The result is a highly nuanced and friendly culture that’s so polite, we’d likely never tell you if we spied you committing some egregious cultural faux pas. Whether you’re a first-timer planning a trip to Niagara, or you’ve been here dozens of times before, here are some of the truths about Canadian culture you may or may not know.
Canadian etiquette is similar to many other western and developed countries, but it gets expressed in ways that are uniquely Canadian. When you’re visiting Niagara, if you happen to make the acquaintance of a Canadian — and you probably will as Canadians really are amazingly friendly — keep in mind the following:
- Greetings and introductions should include handshakes with strong grips and good eye contact.
- Take your shoes off and leave them at the entrance whenever you enter someone’s house.
- Use titles or last names when addressing someone, as first names are generally reserved for close friends and family.
- If invited to a dinner party, bring flowers, high-quality wine, chocolates, or all three as a gift.
- Give people plenty of physical space in conversation.

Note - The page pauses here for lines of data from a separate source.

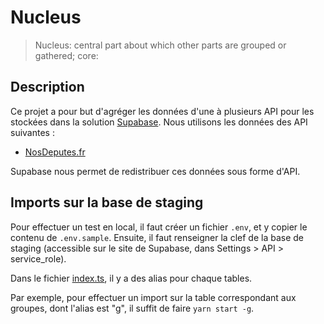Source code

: # Nucleus
> Nucleus: central part about which other parts are grouped or gathered; core:

## Description

Ce projet a pour but d'agréger les données d'une à plusieurs API pour les stockées dans la solution [Supabase](https://supabase.com/).
Nous utilisons les données des API suivantes :
- [NosDeputes.fr](https://www.nosdeputes.fr/)

Supabase nous permet de redistribuer ces données sous forme d'API.

## Imports sur la base de staging

Pour effectuer un test en local, il faut créer un fichier `.env`, et y copier le contenu de `.env.sample`. Ensuite, il faut renseigner la clef de la base de staging (accessible sur le site de Supabase, dans Settings > API > service_role).

Dans le fichier [index.ts](https://github.com/Augora/Nucleus/blob/develop/src/index.ts), il y a des alias pour chaque tables.

Par exemple, pour effectuer un import sur la table correspondant aux groupes, dont l'alias est "g", il suffit de faire `yarn start -g`.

When you visit Niagara, especially if you come from a major city in the United States, you’ll notice there is less honking and aggressive driving on the roadways. Canadians are also quick to take responsibility, apologizing for slightly brushing anyone on a sidewalk or in a grocery. Harsh words are so rarely exchanged between people in public that some Canadians would say it never happens.
Hockey is the one religion in Canada that you can always talk about in any kind of company. If you’re unfamiliar with the sport before you come for a visit, just talk with a local long enough, and we’ll fill you in on everything from the local high school team’s record to NHL trades and rule changes. Almost everyone has a favorite team and almost every Canadian can ice skate well, too — a reality that’s evidenced by Edmonton’s plan to build an ice skating “highway” for people to use when commuting to work.
While Canadian culture is often subtle enough to go unnoticed, keep these guidelines and touchstones in mind while you’re in Niagara, and you’ll fit in as one of the locals.